Patient satisfaction has only recently gained attention as an outcome measure in orthopaedics, where it has been reported for joint replacement surgery. Little has been published regarding predictors of patient satisfaction in orthopaedic trauma. This study aims to explore the predictors of patient satisfaction, and of surgeon satisfaction, after orthopaedic trauma. Adult patients admitted to hospital with fractures after motor vehicle trauma were surveyed on admission, and at six months. Demographic, injury, socio-economic and compensation-related factors were measured. The two outcomes were satisfaction with progress of the injury, and satisfaction with recovery. The treating surgeons were also surveyed at six months to determine surgeon satisfaction with progress, and recovery (using the same questions), and the presence or absence of fracture union and any complications.
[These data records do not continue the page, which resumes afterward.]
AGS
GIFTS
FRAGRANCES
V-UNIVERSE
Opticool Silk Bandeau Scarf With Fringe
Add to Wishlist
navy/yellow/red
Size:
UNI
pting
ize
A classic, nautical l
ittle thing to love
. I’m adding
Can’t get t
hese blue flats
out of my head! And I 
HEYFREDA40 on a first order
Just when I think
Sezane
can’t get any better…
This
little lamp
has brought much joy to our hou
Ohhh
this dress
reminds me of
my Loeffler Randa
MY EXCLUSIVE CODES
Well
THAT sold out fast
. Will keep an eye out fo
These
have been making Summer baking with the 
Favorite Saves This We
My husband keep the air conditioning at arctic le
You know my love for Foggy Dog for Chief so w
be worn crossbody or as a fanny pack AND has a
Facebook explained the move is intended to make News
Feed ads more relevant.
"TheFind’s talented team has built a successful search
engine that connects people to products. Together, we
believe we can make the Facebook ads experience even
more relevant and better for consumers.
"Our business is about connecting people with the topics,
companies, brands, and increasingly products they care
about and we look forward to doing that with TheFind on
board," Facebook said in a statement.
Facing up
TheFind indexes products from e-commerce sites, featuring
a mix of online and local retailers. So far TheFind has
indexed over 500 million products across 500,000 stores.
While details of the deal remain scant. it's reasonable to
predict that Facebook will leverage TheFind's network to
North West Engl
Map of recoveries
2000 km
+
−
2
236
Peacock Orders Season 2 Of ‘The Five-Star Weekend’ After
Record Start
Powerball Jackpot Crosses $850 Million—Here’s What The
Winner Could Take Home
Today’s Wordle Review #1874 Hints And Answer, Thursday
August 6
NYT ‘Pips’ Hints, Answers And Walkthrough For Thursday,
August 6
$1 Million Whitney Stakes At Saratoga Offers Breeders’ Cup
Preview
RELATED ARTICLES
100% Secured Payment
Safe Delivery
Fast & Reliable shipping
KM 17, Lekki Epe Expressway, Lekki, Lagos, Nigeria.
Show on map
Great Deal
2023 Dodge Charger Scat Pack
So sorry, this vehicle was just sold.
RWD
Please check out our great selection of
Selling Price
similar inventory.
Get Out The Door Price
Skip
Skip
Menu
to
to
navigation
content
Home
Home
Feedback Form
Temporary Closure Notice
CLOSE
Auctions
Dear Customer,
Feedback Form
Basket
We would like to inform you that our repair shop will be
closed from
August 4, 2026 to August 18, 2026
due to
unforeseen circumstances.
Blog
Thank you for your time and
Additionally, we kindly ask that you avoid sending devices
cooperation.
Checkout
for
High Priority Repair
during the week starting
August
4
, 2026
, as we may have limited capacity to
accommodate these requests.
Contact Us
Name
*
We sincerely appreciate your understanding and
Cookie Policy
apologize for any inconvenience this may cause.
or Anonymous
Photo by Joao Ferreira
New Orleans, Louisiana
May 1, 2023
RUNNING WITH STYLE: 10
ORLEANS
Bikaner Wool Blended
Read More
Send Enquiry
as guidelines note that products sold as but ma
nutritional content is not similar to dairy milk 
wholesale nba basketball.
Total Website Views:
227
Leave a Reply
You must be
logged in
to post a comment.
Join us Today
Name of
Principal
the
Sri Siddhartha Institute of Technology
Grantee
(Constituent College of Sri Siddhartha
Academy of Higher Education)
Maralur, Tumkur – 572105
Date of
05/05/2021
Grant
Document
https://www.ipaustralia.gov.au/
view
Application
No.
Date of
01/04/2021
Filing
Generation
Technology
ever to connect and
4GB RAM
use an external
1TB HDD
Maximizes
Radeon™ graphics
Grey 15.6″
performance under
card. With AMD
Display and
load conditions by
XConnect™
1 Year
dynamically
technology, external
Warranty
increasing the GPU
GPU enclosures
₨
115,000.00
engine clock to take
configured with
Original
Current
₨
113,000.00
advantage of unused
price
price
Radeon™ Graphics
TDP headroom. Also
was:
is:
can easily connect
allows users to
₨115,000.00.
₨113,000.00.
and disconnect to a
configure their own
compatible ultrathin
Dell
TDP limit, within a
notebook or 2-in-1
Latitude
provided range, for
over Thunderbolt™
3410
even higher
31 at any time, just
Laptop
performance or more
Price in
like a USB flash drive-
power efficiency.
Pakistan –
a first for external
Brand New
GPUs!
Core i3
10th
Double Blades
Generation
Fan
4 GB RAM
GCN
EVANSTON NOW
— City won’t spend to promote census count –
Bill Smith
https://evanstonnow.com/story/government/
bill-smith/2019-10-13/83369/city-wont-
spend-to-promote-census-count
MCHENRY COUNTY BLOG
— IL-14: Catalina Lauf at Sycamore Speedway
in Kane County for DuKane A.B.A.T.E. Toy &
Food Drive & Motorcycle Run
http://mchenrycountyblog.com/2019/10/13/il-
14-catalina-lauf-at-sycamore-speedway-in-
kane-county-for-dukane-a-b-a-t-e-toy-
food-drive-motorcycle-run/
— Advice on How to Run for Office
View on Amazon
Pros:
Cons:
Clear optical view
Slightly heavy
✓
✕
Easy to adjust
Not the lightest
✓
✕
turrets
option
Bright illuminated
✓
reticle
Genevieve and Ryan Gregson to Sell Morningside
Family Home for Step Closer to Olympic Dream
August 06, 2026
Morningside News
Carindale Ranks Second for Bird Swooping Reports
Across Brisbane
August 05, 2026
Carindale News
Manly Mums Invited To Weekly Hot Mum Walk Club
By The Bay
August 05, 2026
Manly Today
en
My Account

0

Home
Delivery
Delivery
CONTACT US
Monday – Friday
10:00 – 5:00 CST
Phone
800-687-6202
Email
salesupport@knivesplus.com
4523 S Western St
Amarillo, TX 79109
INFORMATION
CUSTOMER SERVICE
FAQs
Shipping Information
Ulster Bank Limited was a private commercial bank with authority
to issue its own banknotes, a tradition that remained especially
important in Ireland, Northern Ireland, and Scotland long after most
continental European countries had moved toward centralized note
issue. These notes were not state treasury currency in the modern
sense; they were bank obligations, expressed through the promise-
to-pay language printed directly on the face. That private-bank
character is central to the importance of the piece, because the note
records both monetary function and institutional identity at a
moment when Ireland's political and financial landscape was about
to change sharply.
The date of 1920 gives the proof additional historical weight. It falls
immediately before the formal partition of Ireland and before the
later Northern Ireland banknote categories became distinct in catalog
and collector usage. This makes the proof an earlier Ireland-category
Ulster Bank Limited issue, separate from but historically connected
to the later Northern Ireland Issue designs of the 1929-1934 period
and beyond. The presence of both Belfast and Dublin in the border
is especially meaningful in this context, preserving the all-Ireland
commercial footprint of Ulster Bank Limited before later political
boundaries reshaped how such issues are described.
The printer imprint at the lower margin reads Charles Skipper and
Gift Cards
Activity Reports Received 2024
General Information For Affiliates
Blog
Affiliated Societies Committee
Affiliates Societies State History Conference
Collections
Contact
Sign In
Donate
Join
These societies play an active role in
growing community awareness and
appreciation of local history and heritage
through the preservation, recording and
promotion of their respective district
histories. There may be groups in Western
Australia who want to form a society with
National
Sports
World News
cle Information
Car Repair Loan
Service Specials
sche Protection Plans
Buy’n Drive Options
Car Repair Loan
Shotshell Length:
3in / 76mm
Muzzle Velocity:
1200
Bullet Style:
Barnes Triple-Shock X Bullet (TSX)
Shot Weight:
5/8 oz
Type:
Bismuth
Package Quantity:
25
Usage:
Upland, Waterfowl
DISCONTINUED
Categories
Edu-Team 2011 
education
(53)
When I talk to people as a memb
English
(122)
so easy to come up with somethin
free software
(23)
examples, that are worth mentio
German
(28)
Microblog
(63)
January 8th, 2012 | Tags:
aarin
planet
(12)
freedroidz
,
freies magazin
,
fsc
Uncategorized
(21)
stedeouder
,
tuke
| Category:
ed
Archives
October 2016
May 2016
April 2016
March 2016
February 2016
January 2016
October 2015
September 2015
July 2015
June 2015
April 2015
Multivariate analysis was used to determine significant predictors of satisfaction for both groups, and satisfaction rates were compared between surgeons and patients using multivariable analysis. Of 306 patients recruited, 232 (75.8%) returned completed questionnaires, but only 141 (46.1%) surgeons responded. Patients rated their satisfaction with progress and recovery as 74.6% and 44.4%, respectively, whereas surgeon-rated satisfaction with progress and recovery was 88.0% and 66.7%, respectively (p<
0.0001). Significant predictors of patient dissatisfaction were: blaming others for the injury, being female, and using a lawyer. Patient-rated outcome was not significantly associated with objective injury or treatment factors. The only significant predictor of surgeon dissatisfaction was fracture non-union. Orthopaedic surgeons overestimated the progress of the injury and the level of recovery compared to patients’ own ratings. Surgeons’ ratings are influenced by objective, treatment-related factors, whereas patients’ ratings were not. Measures of outcome commonly used b y orthopaedic surgeons, such as fracture union, do not predict patient satisfaction.